L’Erafp fixe ses priorités de vote aux assemblées générales de 2013

L’investisseur institutionnel entend appuyer la féminisation des conseils d’administration et veut des reportings sur les activités dans les paradis fiscaux
Patrick Aussannaire

L’Erafp souhaite insuffler un vent nouveau dans les préoccupations des actionnaires. Dans le cadre de sa politique d’engagement actionnarial adoptée en mars 2012, l’Etablissement de retraite additionnelle de la fonction publique entend promouvoir des grands principes d’équité et de transparence, lors de la campagne 2013 d’assemblées générales (AG) d’actionnaires. «Ces lignes directrices qui serviront de guide aux délégataires externes de l’Erafp, ont été mises en œuvre dans un souci de responsabilité fiduciaire envers les 4,6 millions de fonctionnaires bénéficiaires du régime», explique le communiqué.

Parmi les nouvelles priorités ciblées par le fonds de pension public français créé en 2003 pour gérer le régime de retraite de 4,3 millions de fonctionnaires, figure la réalisation d’un reporting financier par pays d’implantation des groupes multinationaux afin d’en rendre possible l’examen et de limiter les pratiques d'évasion fiscale. «Sur ce sujet, l’Erafp se concentrera dans un premier temps sur les entreprises du secteur financier dans lequel l’enjeu de la transparence financière est particulièrement important».

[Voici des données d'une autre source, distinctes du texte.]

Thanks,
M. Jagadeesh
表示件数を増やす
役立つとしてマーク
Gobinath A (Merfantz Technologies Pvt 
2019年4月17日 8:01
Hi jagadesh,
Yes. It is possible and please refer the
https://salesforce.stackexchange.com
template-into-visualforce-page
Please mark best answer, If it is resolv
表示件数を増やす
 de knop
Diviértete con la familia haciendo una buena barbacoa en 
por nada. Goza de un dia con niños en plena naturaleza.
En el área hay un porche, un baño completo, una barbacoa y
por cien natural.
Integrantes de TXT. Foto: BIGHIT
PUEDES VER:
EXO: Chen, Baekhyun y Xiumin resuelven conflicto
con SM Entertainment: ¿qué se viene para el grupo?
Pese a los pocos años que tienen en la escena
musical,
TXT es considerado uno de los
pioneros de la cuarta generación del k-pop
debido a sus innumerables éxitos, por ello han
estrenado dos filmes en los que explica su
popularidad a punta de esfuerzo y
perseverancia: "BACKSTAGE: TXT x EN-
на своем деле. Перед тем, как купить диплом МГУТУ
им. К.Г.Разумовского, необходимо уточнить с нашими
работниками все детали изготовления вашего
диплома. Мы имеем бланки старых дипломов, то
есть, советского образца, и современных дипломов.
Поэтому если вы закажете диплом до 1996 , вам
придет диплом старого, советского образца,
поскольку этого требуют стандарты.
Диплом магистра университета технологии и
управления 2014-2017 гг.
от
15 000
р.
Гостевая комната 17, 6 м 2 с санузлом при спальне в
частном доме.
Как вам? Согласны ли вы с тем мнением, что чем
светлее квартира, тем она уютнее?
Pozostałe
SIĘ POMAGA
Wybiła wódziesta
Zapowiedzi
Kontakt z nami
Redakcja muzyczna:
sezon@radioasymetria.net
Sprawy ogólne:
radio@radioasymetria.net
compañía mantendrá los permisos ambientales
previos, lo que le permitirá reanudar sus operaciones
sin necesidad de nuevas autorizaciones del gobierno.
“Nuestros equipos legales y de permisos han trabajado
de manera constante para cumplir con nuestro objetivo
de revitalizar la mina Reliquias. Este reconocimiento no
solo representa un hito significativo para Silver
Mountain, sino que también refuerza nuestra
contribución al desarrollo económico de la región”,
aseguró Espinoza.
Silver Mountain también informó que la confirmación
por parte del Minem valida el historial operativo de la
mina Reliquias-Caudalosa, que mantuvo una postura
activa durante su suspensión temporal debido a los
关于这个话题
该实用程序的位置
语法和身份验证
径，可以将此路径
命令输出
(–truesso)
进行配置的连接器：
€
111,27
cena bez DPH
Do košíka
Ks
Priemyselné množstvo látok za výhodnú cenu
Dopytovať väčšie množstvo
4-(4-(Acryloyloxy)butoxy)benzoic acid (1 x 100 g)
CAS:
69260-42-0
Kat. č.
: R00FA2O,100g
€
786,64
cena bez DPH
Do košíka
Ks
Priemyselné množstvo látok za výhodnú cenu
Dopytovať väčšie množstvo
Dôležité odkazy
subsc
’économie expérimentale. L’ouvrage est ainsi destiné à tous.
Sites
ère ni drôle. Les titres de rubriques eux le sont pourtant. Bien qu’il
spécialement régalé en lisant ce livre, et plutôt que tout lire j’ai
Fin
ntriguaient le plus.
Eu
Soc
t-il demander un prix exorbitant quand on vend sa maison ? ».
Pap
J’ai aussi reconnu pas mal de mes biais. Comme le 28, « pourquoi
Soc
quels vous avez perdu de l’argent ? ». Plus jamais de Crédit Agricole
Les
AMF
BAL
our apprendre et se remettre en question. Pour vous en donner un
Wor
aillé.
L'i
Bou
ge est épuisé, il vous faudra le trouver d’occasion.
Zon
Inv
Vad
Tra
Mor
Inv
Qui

L’investisseur compte également appuyer la féminisation des conseils d’administration. «L’Erafp ne soutiendra aucune proposition de nomination d’administrateurs qui ferait régresser le taux de féminisation d’un conseil d’administration». Le groupe recommande ainsi un vote négatif si les propositions faites en AG ne vont pas dans le sens des seuils fixés par la loi à 20% pour 2014 et 40% en 2017 en France, et ceux fixés par la commissaire européenne à la Justice Viviane Reding, à 30% de femmes d’ici 2015 et 40% d’ici 2020, pour les entreprises du continent.

Autre sujet chaud: la rémunération des dirigeants. «L’Erafp confirme son souci que ces rémunérations soient en cohérence avec la stratégie et la performance de l’entreprise sur le long terme». L’investisseur institutionnel se prononce en faveur d’une rémunération globale annuelle des dirigeants n’excédant pas 100 fois le salaire minimum du pays de son siège social, et se montre défavorables aux indemnités de départ ainsi qu’aux «parachutes dorés» dans le cas d’un départ non contraint. En outre, l’Erafp souhaite l’intégration de critères sociaux et environnementaux dans l’évaluation de la performance des dirigeants déterminant leur rémunération variable.